→ Problem description
Swap "0775.262.261" for "0775 262 261" wherever it occurs in the records below, reproducing all other text without alteration. Leave the pictures out of the answer.

Collected data

Start of Block

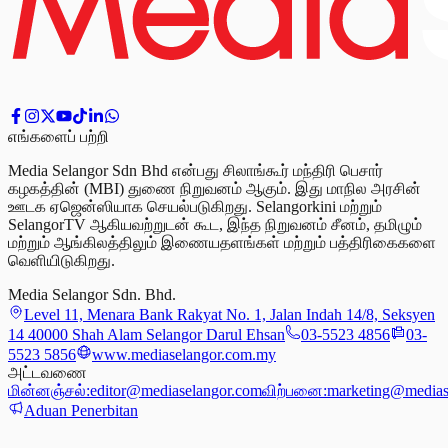
எங்களைப் பற்றி
Media Selangor Sdn Bhd என்பது சிலாங்கூர் மந்திரி பெசார்
கழகத்தின் (MBI) துணை நிறுவனம் ஆகும். இது மாநில அரசின்
ஊடக ஏஜென்ஸியாக செயல்படுகிறது. Selangorkini மற்றும்
SelangorTV ஆகியவற்றுடன் கூட, இந்த நிறுவனம் சீனம், தமிழும்
மற்றும் ஆங்கிலத்திலும் இணையதளங்கள் மற்றும் பத்திரிகைகளை
வெளியிடுகிறது.
Media Selangor Sdn. Bhd.
Level 11, Menara Bank Rakyat No. 1, Jalan Indah 14/8, Seksyen
14 40000 Shah Alam Selangor Darul Ehsan
03-5523 4856
03-
5523 5856
www.mediaselangor.com.my
அட்டவணை
மின்னஞ்சல்:
editor@mediaselangor.com
விற்பனை:
marketing@medias
Aduan Penerbitan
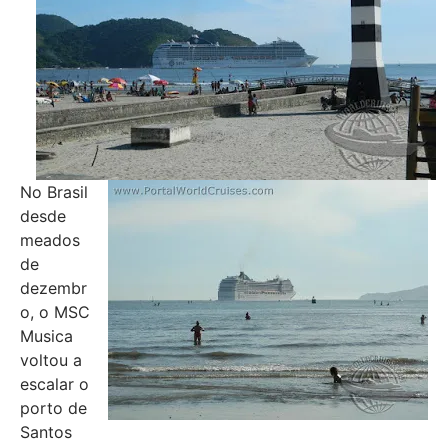
No Brasil
desde
meados
de
dezembr
o, o MSC
Musica
voltou a
escalar o
porto de
Santos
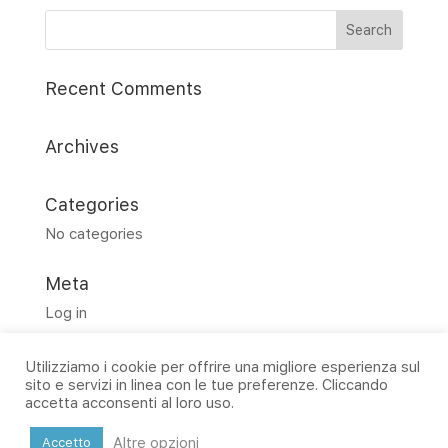
Recent Comments
Archives
Categories
No categories
Meta
Log in
Entries feed
Utilizziamo i cookie per offrire una migliore esperienza sul
Comments feed
sito e servizi in linea con le tue preferenze. Cliccando
WordPress.org
accetta acconsenti al loro uso.
Altre opzioni
Accetto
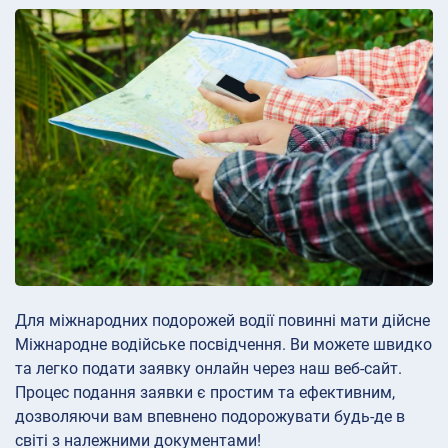
Для міжнародних подорожей водії повинні мати дійсне
Міжнародне водійське посвідчення. Ви можете швидко
та легко подати заявку онлайн через наш веб-сайт.
Процес подання заявки є простим та ефективним,
дозволяючи вам впевнено подорожувати будь-де в
світі з належними документами!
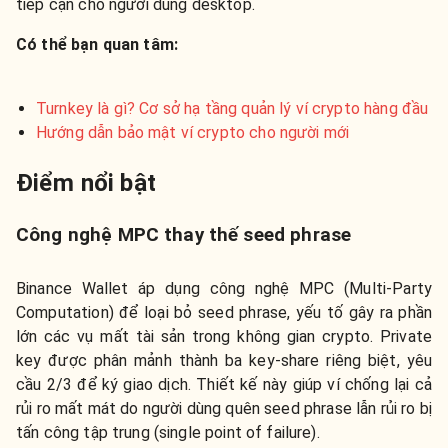
tiếp cận cho người dùng desktop.
Có thể bạn quan tâm:
Turnkey là gì? Cơ sở hạ tầng quản lý ví crypto hàng đầu
Hướng dẫn bảo mật ví crypto cho người mới
Điểm nổi bật
Công nghệ MPC thay thế seed phrase
Binance Wallet áp dụng công nghệ MPC (Multi-Party
Computation) để loại bỏ seed phrase, yếu tố gây ra phần
lớn các vụ mất tài sản trong không gian crypto. Private
key được phân mảnh thành ba key-share riêng biệt, yêu
cầu 2/3 để ký giao dịch. Thiết kế này giúp ví chống lại cả
rủi ro mất mát do người dùng quên seed phrase lẫn rủi ro bị
tấn công tập trung (single point of failure).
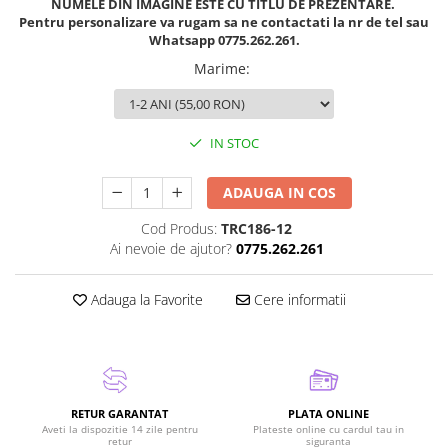
NUMELE DIN IMAGINE ESTE CU TITLU DE PREZENTARE.
Pentru personalizare va rugam sa ne contactati la nr de tel sau
Whatsapp 0775.262.261.
Marime
:
IN STOC
ADAUGA IN COS
Cod Produs:
TRC186-12
Ai nevoie de ajutor?
0775.262.261
Adauga la Favorite
Cere informatii
RETUR GARANTAT
PLATA ONLINE
Aveti la dispozitie 14 zile pentru
Plateste online cu cardul tau in
retur
siguranta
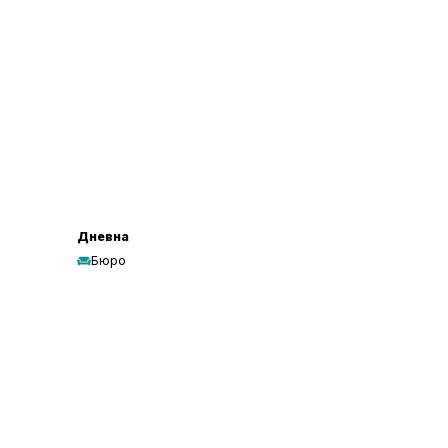
Дневна
Бюро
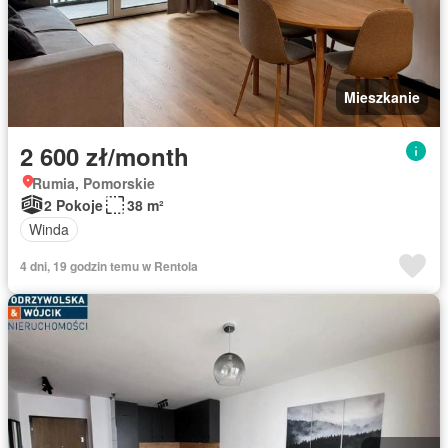
Mieszkanie
2 600 zł/month
Rumia, Pomorskie
2 Pokoje
38 m²
Winda
4 dni, 19 godzin temu w Rentola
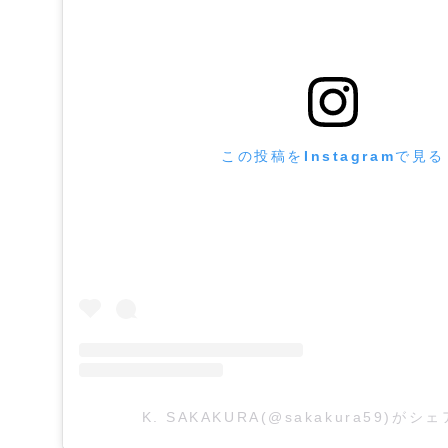
この投稿をInstagramで見る
K. SAKAKURA(@sakakura59)が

End of Block

→ Result of the task
எங்களைப் பற்றி
Media Selangor Sdn Bhd என்பது சிலாங்கூர் மந்திரி பெசார்
கழகத்தின் (MBI) துணை நிறுவனம் ஆகும். இது மாநில அரசின்
ஊடக ஏஜென்ஸியாக செயல்படுகிறது. Selangorkini மற்றும்
SelangorTV ஆகியவற்றுடன் கூட, இந்த நிறுவனம் சீனம், தமிழும்
மற்றும் ஆங்கிலத்திலும் இணையதளங்கள் மற்றும் பத்திரிகைகளை
வெளியிடுகிறது.
Media Selangor Sdn. Bhd.
Level 11, Menara Bank Rakyat No. 1, Jalan Indah 14/8, Seksyen
14 40000 Shah Alam Selangor Darul Ehsan
03-5523 4856
03-
5523 5856
www.mediaselangor.com.my
அட்டவணை
மின்னஞ்சல்:
editor@mediaselangor.com
விற்பனை:
marketing@medias
Aduan Penerbitan
No Brasil
desde
meados
de
dezembr
o, o MSC
Musica
voltou a
escalar o
porto de
Santos
Recent Comments
Archives
Categories
No categories
Meta
Log in
Entries feed
Utilizziamo i cookie per offrire una migliore esperienza sul
Comments feed
sito e servizi in linea con le tue preferenze. Cliccando
WordPress.org
accetta acconsenti al loro uso.
Altre opzioni
Accetto
Для міжнародних подорожей водії повинні мати дійсне
Міжнародне водійське посвідчення. Ви можете швидко
та легко подати заявку онлайн через наш веб-сайт.
Процес подання заявки є простим та ефективним,
дозволяючи вам впевнено подорожувати будь-де в
світі з належними документами!
tiếp cận cho người dùng desktop.
Có thể bạn quan tâm:
Turnkey là gì? Cơ sở hạ tầng quản lý ví crypto hàng đầu
Hướng dẫn bảo mật ví crypto cho người mới
Điểm nổi bật
Công nghệ MPC thay thế seed phrase
Binance Wallet áp dụng công nghệ MPC (Multi-Party
Computation) để loại bỏ seed phrase, yếu tố gây ra phần
lớn các vụ mất tài sản trong không gian crypto. Private
key được phân mảnh thành ba key-share riêng biệt, yêu
cầu 2/3 để ký giao dịch. Thiết kế này giúp ví chống lại cả
rủi ro mất mát do người dùng quên seed phrase lẫn rủi ro bị
tấn công tập trung (single point of failure).
NUMELE DIN IMAGINE ESTE CU TITLU DE PREZENTARE.
Pentru personalizare va rugam sa ne contactati la nr de tel sau
Whatsapp 0775 262 261.
Marime
:
IN STOC
ADAUGA IN COS
Cod Produs:
TRC186-12
Ai nevoie de ajutor?
0775 262 261
Adauga la Favorite
Cere informatii
RETUR GARANTAT
PLATA ONLINE
Aveti la dispozitie 14 zile pentru
Plateste online cu cardul tau in
retur
siguranta
Дневна
Бюро
Mieszkanie
2 600 zł/month
Rumia, Pomorskie
2 Pokoje
38 m²
Winda
4 dni, 19 godzin temu w Rentola
この投稿をInstagramで見る
K. SAKAKURA(@sakakura59)が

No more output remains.